While I was looking at things yesterday for my dissertation, I was listening to a YouTube video.
Michael Brown was on Sid Roth’s show, criticizing the hyper-grace
movement. According to Dr. Brown, these are preachers who believe that
Christians are saved by grace, so they don’t need to try to please God
or live a holy, obedient life.
“Oh, James, why do you torture yourself?”, some of you may be asking
(or not asking). “You’ll just listen to this and feel that God does not
love you because you have moral flaws.” Well, I was bracing myself
before I listened to the video. And I seriously doubt that I am ready
right now to listen to Dr. Brown’s hour-two hour sermons against the
hyper-grace movement. But some of what he said on Sid Roth’s show was
not that bad.
Dr. Brown was criticizing those who claim that Jesus’ statement in
the Sermon on the Mount that God won’t forgive us if we don’t forgive
others does not apply today. But Dr. Brown went on to say that, rather
than excising that passage from the Bible, we should remember that God
loves us—-that Jesus went to the cross for us. Consequently, he says,
he does not despair when he has a bad day. And, if he were to die on a
plane, he would not lack hope.
I appreciated his statements there because, even though he was
excoriating the hyper-grace movement, he was at least manifesting
sensitivity to where they might be coming from, and why people might
choose to believe that sort of thing. People are seeking security.

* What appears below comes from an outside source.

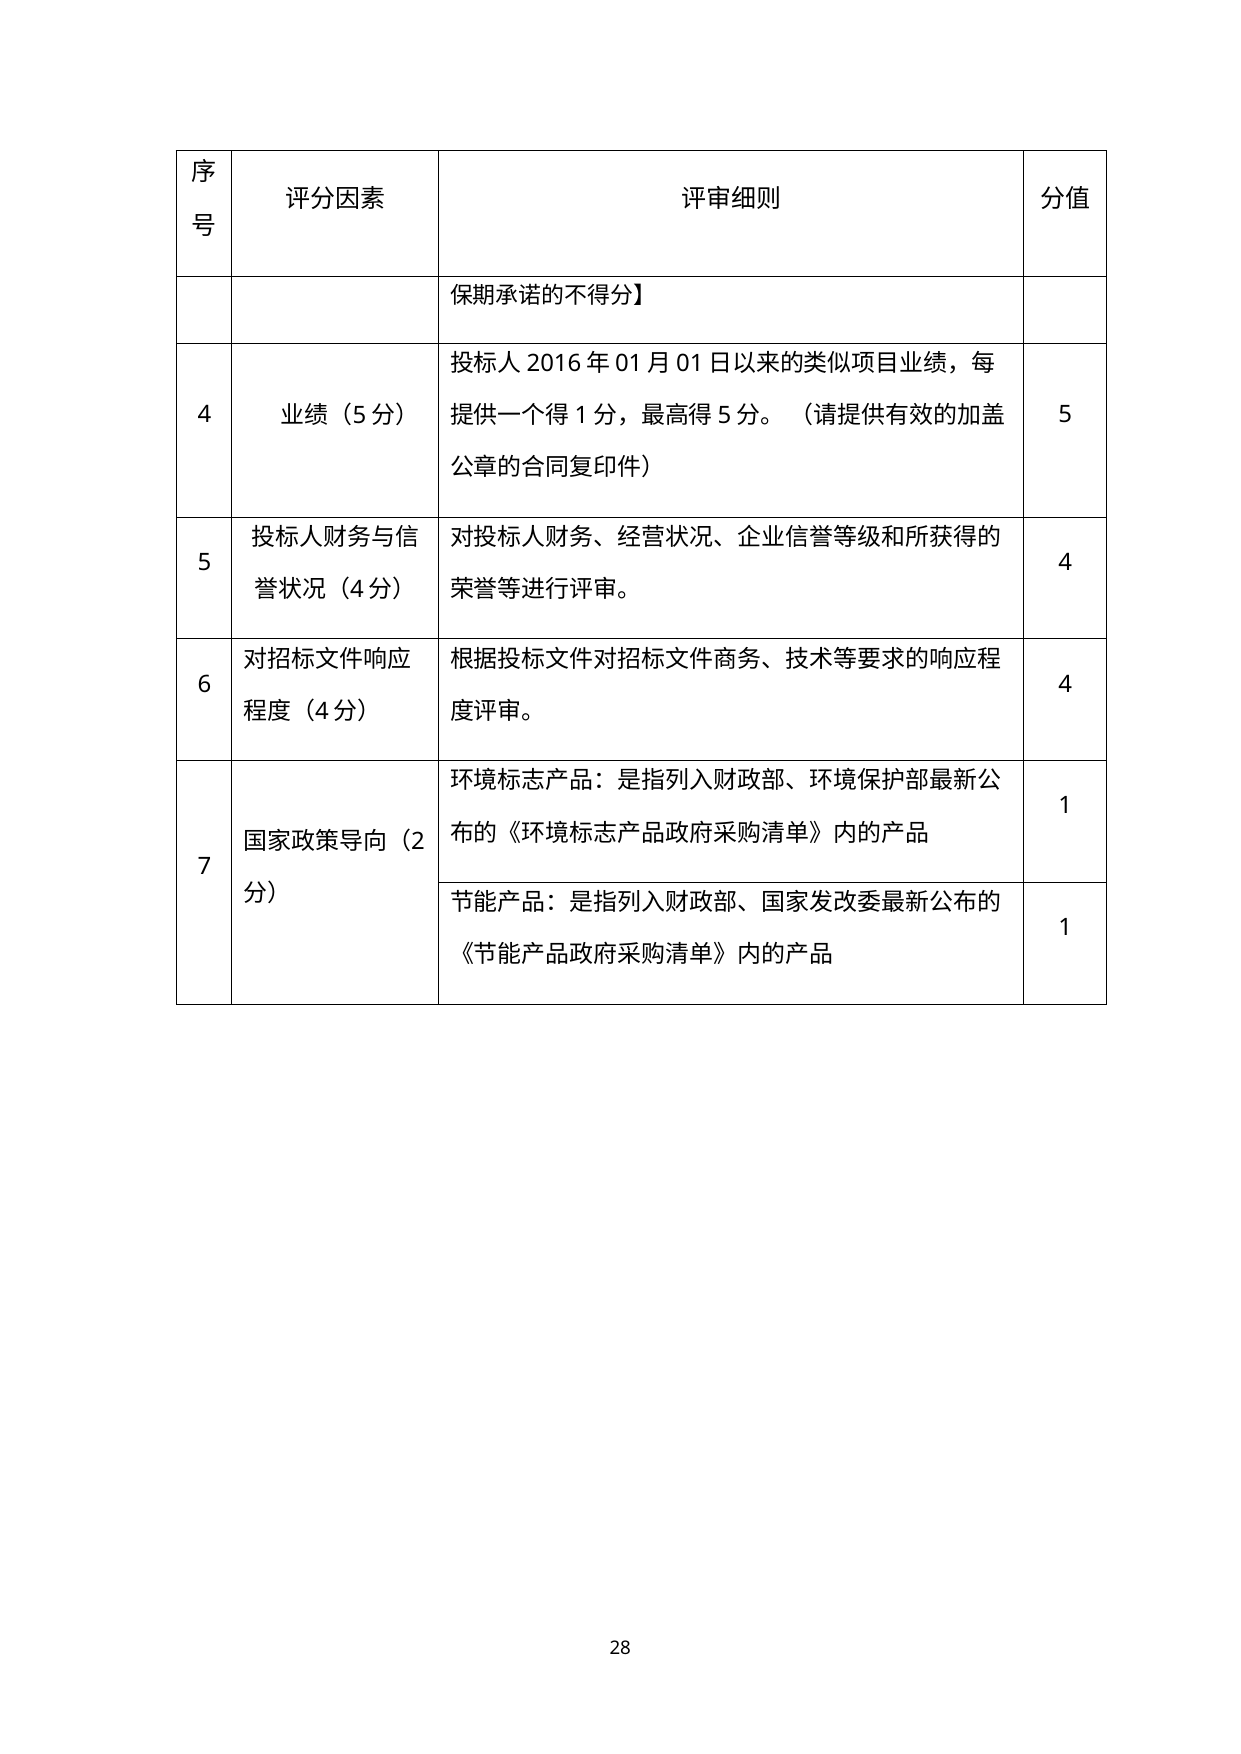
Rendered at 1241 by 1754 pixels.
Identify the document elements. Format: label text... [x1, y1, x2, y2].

They want to feel that God loves them. But they cannot find that
security in their good works, for they are far from perfect, and even trying to be perfect is such toil.
That said, I’m tempted to listen to some of these hyper-grace
preachers. Just looking at their YouTube videos, they don’t seem to me
to be anti-holiness. Rather, they are saying that accepting God’s
grace—-believing in God’s acceptance—-can encourage personal holiness,
far more than focusing on one’s performance and trying to climb one’s
way to God’s approval can. (Of course, the hyper-grace preachers Dr.
Brown was criticizing may not be the ones I am looking at. I just
googled “hyper-grace preachers” and saw what names turned up.) That
resonates with me, even though I also think that such an attitude can
promote spiritual laziness and result in what we see today: Christians
who are such jerks, and feel no compunction about that.